- _What to do_
Please repeat the records below exactly, skipping any pictures.

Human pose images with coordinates
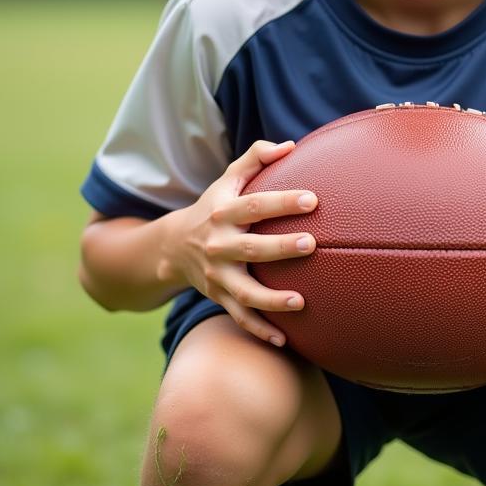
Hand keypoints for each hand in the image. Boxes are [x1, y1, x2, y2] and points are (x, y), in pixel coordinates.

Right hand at [161, 139, 317, 346]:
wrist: (172, 246)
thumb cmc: (215, 206)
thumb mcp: (228, 179)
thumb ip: (256, 157)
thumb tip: (291, 145)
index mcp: (224, 213)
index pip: (255, 205)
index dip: (283, 202)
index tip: (313, 199)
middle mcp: (218, 245)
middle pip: (251, 248)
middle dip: (280, 247)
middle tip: (310, 244)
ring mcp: (217, 275)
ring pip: (244, 291)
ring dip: (271, 298)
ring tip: (301, 301)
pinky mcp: (219, 297)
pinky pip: (240, 317)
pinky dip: (259, 330)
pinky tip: (284, 340)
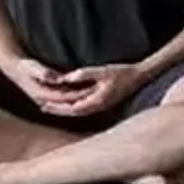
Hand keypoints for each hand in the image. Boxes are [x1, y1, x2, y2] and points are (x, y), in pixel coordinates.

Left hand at [29, 63, 144, 116]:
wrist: (141, 78)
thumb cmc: (123, 73)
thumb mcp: (104, 71)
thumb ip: (85, 74)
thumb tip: (66, 78)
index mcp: (97, 101)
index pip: (72, 108)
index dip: (57, 108)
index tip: (44, 105)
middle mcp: (98, 107)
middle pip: (73, 112)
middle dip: (58, 110)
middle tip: (42, 107)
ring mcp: (101, 106)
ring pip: (78, 111)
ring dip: (64, 109)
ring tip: (51, 106)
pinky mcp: (103, 103)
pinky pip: (84, 108)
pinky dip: (73, 106)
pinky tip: (68, 102)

- _Problem solution_
Hand keypoints for each hand in the image. Boxes are [x1, y1, x2, y2] and points are (x, y), in pixel coordinates.

Right hand at [161, 139, 317, 346]:
wrist: (172, 246)
thumb cmc: (215, 206)
thumb mcp: (228, 179)
thumb ip: (256, 157)
thumb tip: (291, 145)
index mcp: (224, 213)
index pip: (255, 205)
index dip: (283, 202)
index tip: (313, 199)
middle mcp: (218, 245)
middle pip: (251, 248)
middle dip: (280, 247)
middle tip: (310, 244)
ring mcp: (217, 275)
ring pip: (244, 291)
ring dip: (271, 298)
ring tip: (301, 301)
pinky mcp: (219, 297)
pinky pip: (240, 317)
pinky dip: (259, 330)
pinky tip: (284, 340)
Hand keypoints for each hand in the image. Boxes are [x1, y1, x2, y2] and points are (x, y), in pixel coordinates.

Left hand at [29, 63, 144, 116]:
wrist: (141, 78)
thumb cmc: (123, 73)
thumb mcp: (104, 71)
thumb ip: (85, 74)
thumb tip: (66, 78)
index mcp: (97, 101)
index pip: (72, 108)
index dip: (57, 108)
index tip: (44, 105)
middle mcp: (98, 107)
middle pip: (73, 112)
middle dip: (58, 110)
middle tip: (42, 107)
ring mcp: (101, 106)
ring pip: (78, 111)
ring dip: (64, 109)
ring tip: (51, 106)
pinky mcp: (103, 103)
pinky pip: (84, 108)
pinky dip: (73, 106)
pinky tip: (68, 102)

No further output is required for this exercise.